■ Work instruction ■
Looking at the records below, please work out how many lines contain the word "wrist" and give the number alone.
————
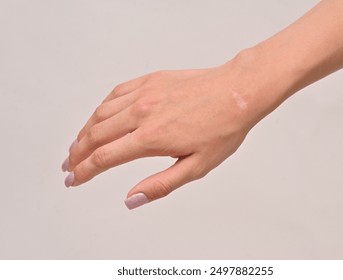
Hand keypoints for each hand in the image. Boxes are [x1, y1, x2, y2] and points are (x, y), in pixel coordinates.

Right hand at [62, 53, 285, 209]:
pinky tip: (99, 116)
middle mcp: (142, 113)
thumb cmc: (223, 129)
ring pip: (101, 113)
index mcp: (151, 138)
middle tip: (69, 166)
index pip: (104, 158)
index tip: (73, 179)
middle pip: (95, 135)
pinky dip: (102, 108)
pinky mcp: (151, 80)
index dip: (84, 171)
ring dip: (84, 131)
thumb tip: (132, 200)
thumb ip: (161, 185)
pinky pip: (116, 93)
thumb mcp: (197, 167)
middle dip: (77, 154)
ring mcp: (145, 93)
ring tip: (77, 145)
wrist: (238, 92)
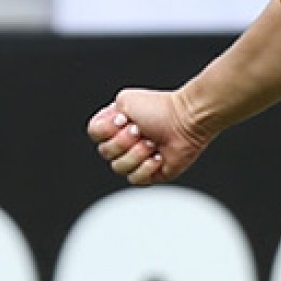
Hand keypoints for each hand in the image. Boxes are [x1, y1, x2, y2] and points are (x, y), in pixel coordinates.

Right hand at [88, 88, 207, 185]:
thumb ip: (105, 115)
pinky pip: (135, 179)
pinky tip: (158, 156)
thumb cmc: (160, 109)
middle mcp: (124, 143)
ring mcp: (136, 159)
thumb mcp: (125, 101)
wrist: (186, 121)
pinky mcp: (150, 174)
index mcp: (115, 125)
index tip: (123, 120)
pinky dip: (146, 167)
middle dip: (123, 141)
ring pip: (119, 167)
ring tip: (151, 143)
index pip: (95, 134)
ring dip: (136, 154)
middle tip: (140, 130)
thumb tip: (105, 130)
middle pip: (105, 152)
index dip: (106, 130)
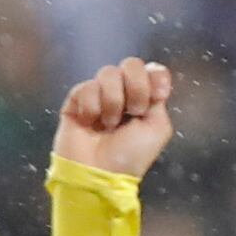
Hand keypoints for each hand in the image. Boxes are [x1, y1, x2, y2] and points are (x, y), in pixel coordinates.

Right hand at [53, 58, 174, 177]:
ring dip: (113, 101)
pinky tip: (90, 124)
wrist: (99, 172)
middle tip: (133, 112)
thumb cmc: (130, 157)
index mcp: (145, 99)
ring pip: (108, 73)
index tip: (159, 94)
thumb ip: (159, 99)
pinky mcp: (76, 100)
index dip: (156, 76)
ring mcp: (99, 95)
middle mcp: (123, 93)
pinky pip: (86, 86)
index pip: (152, 70)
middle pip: (131, 64)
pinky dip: (91, 107)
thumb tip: (152, 79)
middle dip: (136, 88)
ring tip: (108, 125)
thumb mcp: (158, 128)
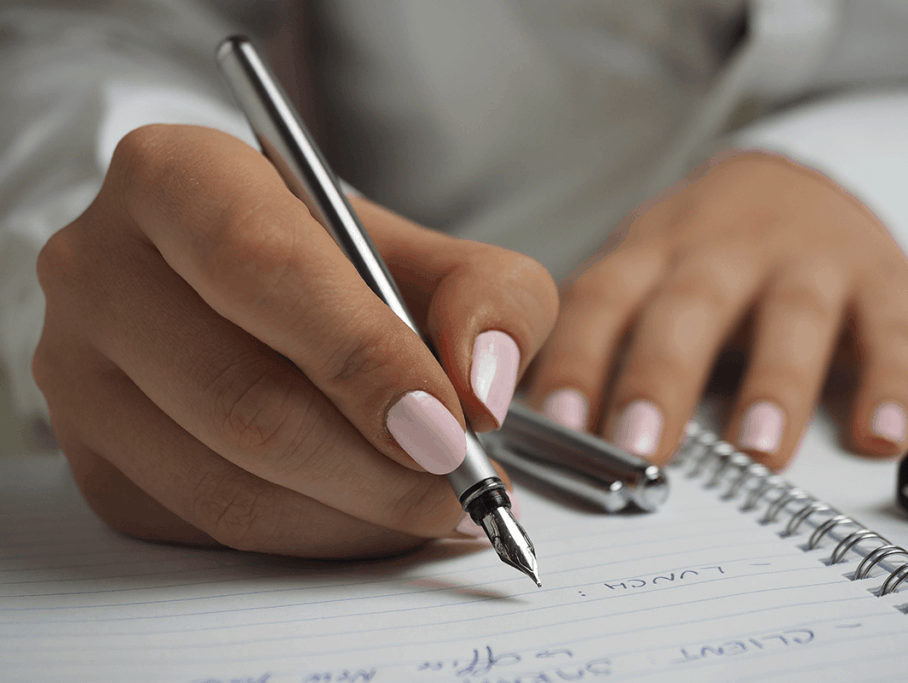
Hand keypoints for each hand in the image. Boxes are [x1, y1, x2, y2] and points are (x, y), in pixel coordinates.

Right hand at [33, 124, 556, 556]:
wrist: (263, 297)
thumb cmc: (349, 268)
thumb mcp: (440, 255)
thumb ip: (490, 299)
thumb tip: (480, 389)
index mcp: (176, 177)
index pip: (262, 268)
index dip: (362, 357)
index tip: (448, 426)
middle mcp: (102, 269)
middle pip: (240, 396)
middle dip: (374, 466)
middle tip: (460, 487)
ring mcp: (79, 373)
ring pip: (225, 484)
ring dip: (353, 516)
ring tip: (432, 505)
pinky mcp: (94, 459)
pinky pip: (209, 529)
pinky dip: (312, 537)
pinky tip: (369, 512)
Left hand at [527, 151, 907, 469]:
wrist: (805, 177)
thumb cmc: (706, 248)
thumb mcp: (644, 269)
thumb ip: (601, 335)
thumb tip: (538, 427)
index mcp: (654, 252)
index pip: (603, 302)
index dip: (577, 360)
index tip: (558, 425)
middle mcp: (725, 251)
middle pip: (688, 308)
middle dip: (661, 378)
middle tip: (639, 448)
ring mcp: (806, 261)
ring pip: (790, 316)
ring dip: (774, 384)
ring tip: (758, 451)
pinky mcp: (879, 279)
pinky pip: (890, 329)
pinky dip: (890, 383)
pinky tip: (879, 435)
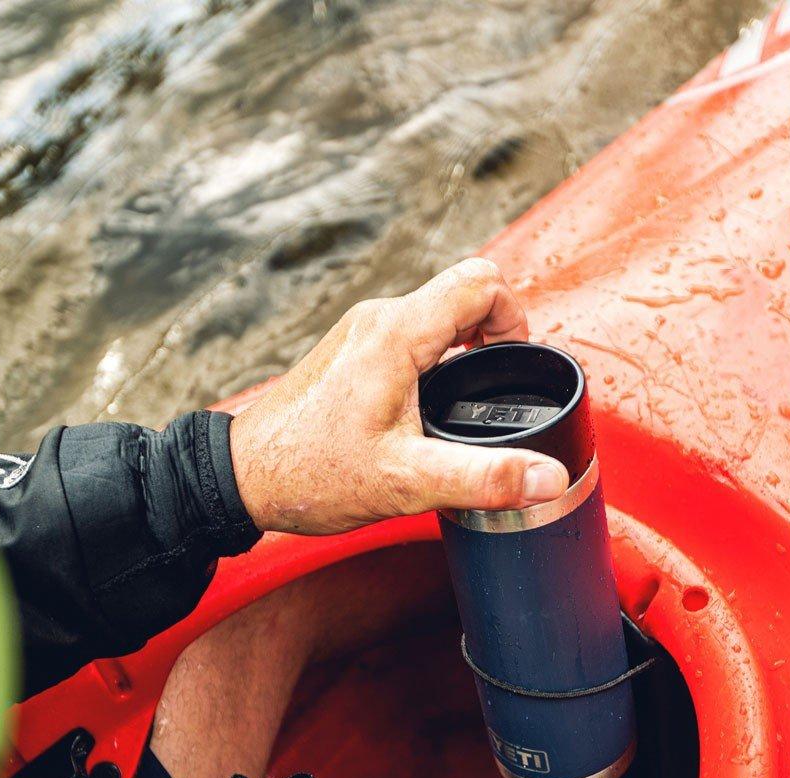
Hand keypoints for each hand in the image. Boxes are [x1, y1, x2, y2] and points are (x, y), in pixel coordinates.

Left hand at [229, 258, 569, 534]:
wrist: (241, 479)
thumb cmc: (310, 474)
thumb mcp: (408, 482)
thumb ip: (485, 479)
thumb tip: (548, 478)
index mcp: (395, 334)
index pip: (482, 282)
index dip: (516, 320)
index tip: (514, 370)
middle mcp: (377, 320)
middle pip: (462, 295)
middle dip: (494, 339)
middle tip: (495, 396)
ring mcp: (360, 333)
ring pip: (436, 318)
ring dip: (464, 352)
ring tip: (464, 409)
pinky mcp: (350, 353)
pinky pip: (410, 337)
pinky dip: (435, 364)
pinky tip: (426, 414)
————
■ Reply to the exercise ■
6